I have a question I am phrasing in terms of expansion of a function in terms of Hermite polynomials but it applies to other expansions as well.
First I establish my convention for Hermite polynomials which is
$$ (-1)^n \partial_z^n \varphi(z)= H_n(z) \varphi(z) $$
where $\varphi(z) = \frac{1}{\sqrt{2 \pi}} e^{-\frac{z^2}{2}}$. Under this the first few Hermite polynomials are
$$ \begin{eqnarray} H_0 &=& 1 \\ H_1 &=& z \\ H_2 &=& z^2-1 \\ \dots \end{eqnarray} $$
Now we can expand a function in Hermite polynomials
$$ f(z)=\sum_{n=0}^\infty c_n H_n(z) $$
and we can extract the coefficients by
$$ c_n = \frac{1}{n!} \int_{-\infty}^\infty dz~ \varphi(z) H_n(z) f(z) $$
All this is fine. What I want to know what is the problem with the following. Suppose I have the function value only in the interval $z \in [a,b]$ and we compute
$$ \begin{eqnarray} \tilde c_m &=& \frac{1}{m!} \int_{a}^b dz~ \varphi(z) H_m(z) f(z) \\ &=& \frac{1}{m!} \int_{a}^b dz~ \sum_{n=0}^\infty c_n ~\varphi(z) H_m(z) H_n(z) \\ &{\bf \color{blue}{\stackrel{?}{=}}}& \frac{1}{m!} \sum_{n=0}^\infty c_n \int_{a}^b dz~ ~\varphi(z) H_m(z) H_n(z) \\ &=& \frac{1}{m!} \sum_{n=0}^\infty \gamma_{m,n} c_n \end{eqnarray} $$
where I have defined
$$ \gamma_{m,n} := \int_{a}^b dz~ ~\varphi(z) H_m(z) H_n(z) $$
which can be evaluated explicitly. My question is I can have two functions that are the same in the interval $z \in [a,b]$. $\gamma_{m,n}$ are independent of the function and therefore I cannot see how the above can be true. Said differently it seems I can invert the relation and from $\tilde c_m$ get the true $c_n$ which is ridiculous because I should not be able to read of the full function on the real line from the value inside an interval. So what am I doing wrong? I suspect the problem is with the step that I put a question mark on but what is specifically the problem?

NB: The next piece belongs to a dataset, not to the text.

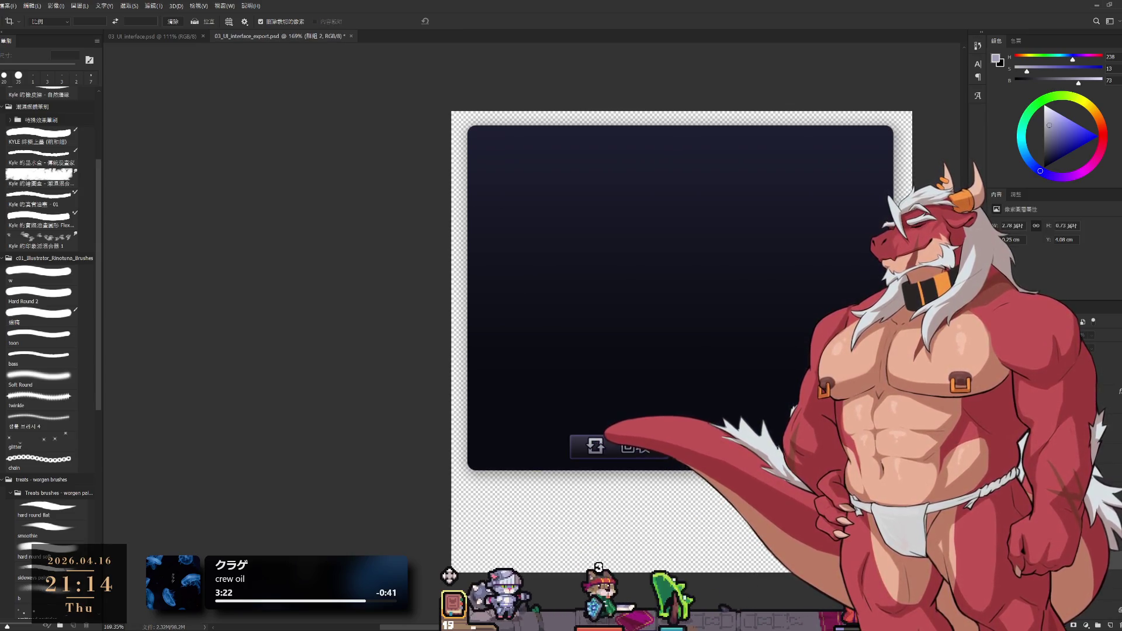
pyautogui.press('ctrl+shift+z')
pyautogui.press('ctrl+z')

You are correct in that a general function cannot be determined by its values on any finite interval, but if you know that the function is given by a power series, for example, then it is determined by its values on any interval, however small. This isn't really all that surprising. If we know that a function is a quadratic polynomial, then it is determined by its values at three points.